Saved data entries:
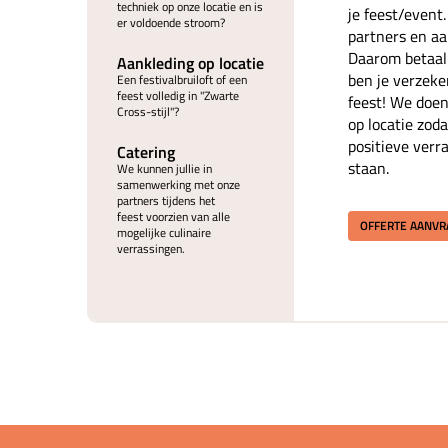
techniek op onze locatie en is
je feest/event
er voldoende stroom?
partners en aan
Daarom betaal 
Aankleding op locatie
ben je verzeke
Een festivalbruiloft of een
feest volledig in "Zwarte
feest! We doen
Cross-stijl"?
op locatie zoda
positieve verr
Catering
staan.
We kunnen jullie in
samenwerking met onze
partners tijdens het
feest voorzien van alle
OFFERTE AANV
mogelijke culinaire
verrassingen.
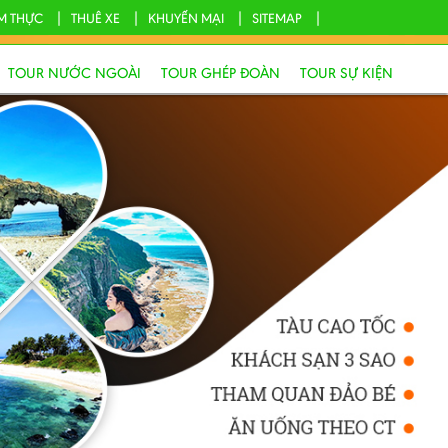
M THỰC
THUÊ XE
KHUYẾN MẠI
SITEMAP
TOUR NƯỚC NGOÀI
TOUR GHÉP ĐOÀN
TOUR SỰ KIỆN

TASK GOAL: Can you give the listing again from its start through the line containing "samenwerking met onze", with "locatie" swapped for "plek" and nothing else changed? Leave the pictures out.

PROBLEM SOLUTION:
techniek op onze plek en is
je feest/event
er voldoende stroom?
partners en aan
Daarom betaal 
Aankleding op plek
ben je verzeke
Een festivalbruiloft of een
feest volledig in "Zwarte
feest! We doen
Cross-stijl"?
op plek zoda
positieve verr
Catering
staan.
We kunnen jullie in
samenwerking met onze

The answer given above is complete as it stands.